That’s how I feel right now. I sort of regret telling my story to a couple people because now I don’t feel like retelling the story again due to my dislike of repetition. In a number of previous posts, I prefaced stories by saying that I was living at my aunt’s house. I won’t be needing that preface anymore because I’m no longer living there. Over the past month, my aunt kept calling me her son and calling her daughters my sisters. My aunt had wanted to “save” me from my parents by providing me with a better environment to live in but of no choice of my own, I’m back living with my parents. Good fucking job.
The official reason I was living with my aunt was to help her take care of her dying husband. I helped take care of the guy; I’ve moved their bed up and down the stairs; I’ve done more than my share of cleaning; shoveled a shitload of snow (for 3 fucking houses: my aunt’s, her daughter’s, and my parents’); performed handiwork; made a 277 picture slideshow where half the pictures needed to be scanned; got two friends in addition to myself to be pallbearers and carried the casket to the grave, and I get sent back home before the day ends.
I know I’m putting a bad spin on the situation but it’s hard to see the good side of things. I can identify 3 main sources at work here. First, her three daughters have gathered back home and they’re keeping the house lively. They’re rather noisy and bitchy for my taste and as a result, I’ve put in less effort holding back my depression in the past couple days. I still responded when spoken to (I responded fairly pleasantly and with some decent jokes in there too) but I had an overall lack of life in the way I moved and stared into space. Still, I wasn’t a drag because I’ve been completely busy with doing work for them. If two days of seeing the tip of the iceberg of my depression was too much, it was retarded for her to think she could help me at all.
I will give my aunt the benefit of the doubt and say that the third reason is the main reason I was kicked out. Should we euphemize it by saying I was “moved back home”? The third reason is my mom. She called and kept telling my aunt that she and my dad misses me and wants me back home. Then with me, she tells me to go home to give my aunt and cousins some private time to mourn. I didn’t give a shit about my mom’s stupid information-withholding games and I just told my aunt what she told me. My aunt does this annoying thing that a lot of stupid people do. She’ll state her opinions very strongly but in the face of other people’s opinions, she’ll change her original opinion very easily. Changing your mind is fine, but if you do, then don’t be so fucking sure of your original thoughts because they’re wrong. In an attempt to appease the most people, she suggested I go back home and move back in on Tuesday (The day of eviction was Friday). Sure, go ahead and appease everyone except Ted because Ted doesn’t matter. He doesn’t bitch like everyone else so he obviously doesn’t have feelings. If sending me back home was for my parents’ sake, then that’s still stupid. The whole point of living at her place was to get me away from my parents. My life isn’t just a “let’s raise a son” game for her.

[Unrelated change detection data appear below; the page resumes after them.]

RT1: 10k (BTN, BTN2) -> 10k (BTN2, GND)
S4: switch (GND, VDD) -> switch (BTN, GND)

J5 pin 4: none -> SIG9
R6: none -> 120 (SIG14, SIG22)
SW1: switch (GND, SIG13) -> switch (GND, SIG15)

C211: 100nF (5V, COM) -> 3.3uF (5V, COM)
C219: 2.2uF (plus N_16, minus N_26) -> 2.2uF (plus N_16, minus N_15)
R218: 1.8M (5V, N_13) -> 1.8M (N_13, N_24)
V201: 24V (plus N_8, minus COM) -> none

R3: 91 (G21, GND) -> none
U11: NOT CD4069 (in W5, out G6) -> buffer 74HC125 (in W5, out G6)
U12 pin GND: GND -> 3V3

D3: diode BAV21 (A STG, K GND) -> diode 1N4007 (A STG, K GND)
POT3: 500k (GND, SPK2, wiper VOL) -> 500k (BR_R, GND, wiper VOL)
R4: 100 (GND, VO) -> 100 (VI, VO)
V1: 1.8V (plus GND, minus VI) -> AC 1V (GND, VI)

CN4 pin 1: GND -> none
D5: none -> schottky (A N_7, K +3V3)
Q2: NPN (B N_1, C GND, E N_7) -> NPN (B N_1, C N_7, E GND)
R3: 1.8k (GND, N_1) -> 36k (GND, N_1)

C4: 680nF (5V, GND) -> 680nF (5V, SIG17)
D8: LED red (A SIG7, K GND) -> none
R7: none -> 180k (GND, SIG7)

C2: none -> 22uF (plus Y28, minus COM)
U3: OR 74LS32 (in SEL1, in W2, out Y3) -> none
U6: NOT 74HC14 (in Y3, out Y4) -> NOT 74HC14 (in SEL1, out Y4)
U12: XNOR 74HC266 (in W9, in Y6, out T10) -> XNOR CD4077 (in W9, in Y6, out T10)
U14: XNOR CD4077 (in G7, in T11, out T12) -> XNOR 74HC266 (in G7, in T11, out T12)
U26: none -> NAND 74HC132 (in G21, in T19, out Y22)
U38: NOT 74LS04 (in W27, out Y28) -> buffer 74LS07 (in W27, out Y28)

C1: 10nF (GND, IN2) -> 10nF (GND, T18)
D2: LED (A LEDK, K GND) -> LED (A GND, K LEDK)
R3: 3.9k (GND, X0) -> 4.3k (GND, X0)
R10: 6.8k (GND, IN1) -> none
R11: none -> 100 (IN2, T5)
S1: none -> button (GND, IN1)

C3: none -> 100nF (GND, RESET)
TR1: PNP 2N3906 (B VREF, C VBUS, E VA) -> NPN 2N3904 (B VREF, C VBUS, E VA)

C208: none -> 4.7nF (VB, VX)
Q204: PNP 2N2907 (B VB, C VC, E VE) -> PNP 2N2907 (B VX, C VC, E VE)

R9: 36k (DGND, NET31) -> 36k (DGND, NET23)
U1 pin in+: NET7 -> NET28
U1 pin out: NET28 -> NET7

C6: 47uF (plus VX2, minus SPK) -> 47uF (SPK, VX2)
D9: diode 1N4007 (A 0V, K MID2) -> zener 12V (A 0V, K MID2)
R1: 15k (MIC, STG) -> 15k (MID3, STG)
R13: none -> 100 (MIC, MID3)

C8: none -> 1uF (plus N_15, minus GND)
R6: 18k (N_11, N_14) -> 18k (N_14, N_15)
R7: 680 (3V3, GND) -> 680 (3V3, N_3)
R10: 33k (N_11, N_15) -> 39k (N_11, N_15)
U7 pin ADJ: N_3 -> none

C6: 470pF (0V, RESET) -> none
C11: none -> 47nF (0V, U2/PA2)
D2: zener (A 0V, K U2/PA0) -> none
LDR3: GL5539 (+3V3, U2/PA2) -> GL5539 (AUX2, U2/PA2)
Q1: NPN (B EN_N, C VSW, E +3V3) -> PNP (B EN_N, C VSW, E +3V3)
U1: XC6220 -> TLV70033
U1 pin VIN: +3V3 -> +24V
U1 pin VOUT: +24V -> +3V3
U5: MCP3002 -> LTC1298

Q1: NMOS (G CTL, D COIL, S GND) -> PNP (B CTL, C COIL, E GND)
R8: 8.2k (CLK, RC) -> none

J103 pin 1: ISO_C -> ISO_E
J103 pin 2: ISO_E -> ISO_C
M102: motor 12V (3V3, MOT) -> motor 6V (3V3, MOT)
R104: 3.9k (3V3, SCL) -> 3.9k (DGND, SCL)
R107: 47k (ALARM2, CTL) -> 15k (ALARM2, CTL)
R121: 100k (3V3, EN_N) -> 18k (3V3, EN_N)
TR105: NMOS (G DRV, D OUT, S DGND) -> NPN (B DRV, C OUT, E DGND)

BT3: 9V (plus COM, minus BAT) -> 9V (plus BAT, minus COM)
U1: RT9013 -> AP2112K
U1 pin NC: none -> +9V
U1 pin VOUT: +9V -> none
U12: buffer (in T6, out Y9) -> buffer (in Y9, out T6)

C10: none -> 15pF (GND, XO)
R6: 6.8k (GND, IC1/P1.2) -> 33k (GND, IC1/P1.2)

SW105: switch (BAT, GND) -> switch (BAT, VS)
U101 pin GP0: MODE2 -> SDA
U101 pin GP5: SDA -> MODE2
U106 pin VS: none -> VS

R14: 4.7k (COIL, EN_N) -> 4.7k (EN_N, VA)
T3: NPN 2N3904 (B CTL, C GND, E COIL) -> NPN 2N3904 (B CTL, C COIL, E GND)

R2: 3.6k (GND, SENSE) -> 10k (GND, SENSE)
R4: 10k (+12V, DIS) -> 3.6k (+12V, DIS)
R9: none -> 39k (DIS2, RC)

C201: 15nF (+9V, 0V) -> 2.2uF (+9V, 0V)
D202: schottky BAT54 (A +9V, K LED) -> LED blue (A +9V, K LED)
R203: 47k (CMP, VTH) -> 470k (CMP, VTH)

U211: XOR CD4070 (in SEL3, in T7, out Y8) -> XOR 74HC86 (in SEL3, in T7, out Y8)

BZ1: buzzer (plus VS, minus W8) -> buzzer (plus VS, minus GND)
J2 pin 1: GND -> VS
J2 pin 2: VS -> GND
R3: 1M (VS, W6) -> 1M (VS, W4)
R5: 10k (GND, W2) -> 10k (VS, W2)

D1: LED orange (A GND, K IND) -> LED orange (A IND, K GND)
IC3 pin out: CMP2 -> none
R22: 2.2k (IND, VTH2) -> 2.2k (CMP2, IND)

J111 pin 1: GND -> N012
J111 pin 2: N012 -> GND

I don’t think I’ll be going back on Tuesday. I’m not doing that because of spite. Her home was no improvement from mine and I’m tired of moving my computer around. I was actually reluctant to move in at first because I knew it wasn’t going to do shit for my depression and I didn’t want to drag more people down by being around them when I’m depressed. I knew better so I resisted moving in, but other relatives from the sidelines kept bitching that I should do it and that I’m not even trying to improve my depression. Nobody ever takes my opinions seriously and isn’t it amazing how everything turned out exactly as I predicted? Whoop-de-fucking-doo.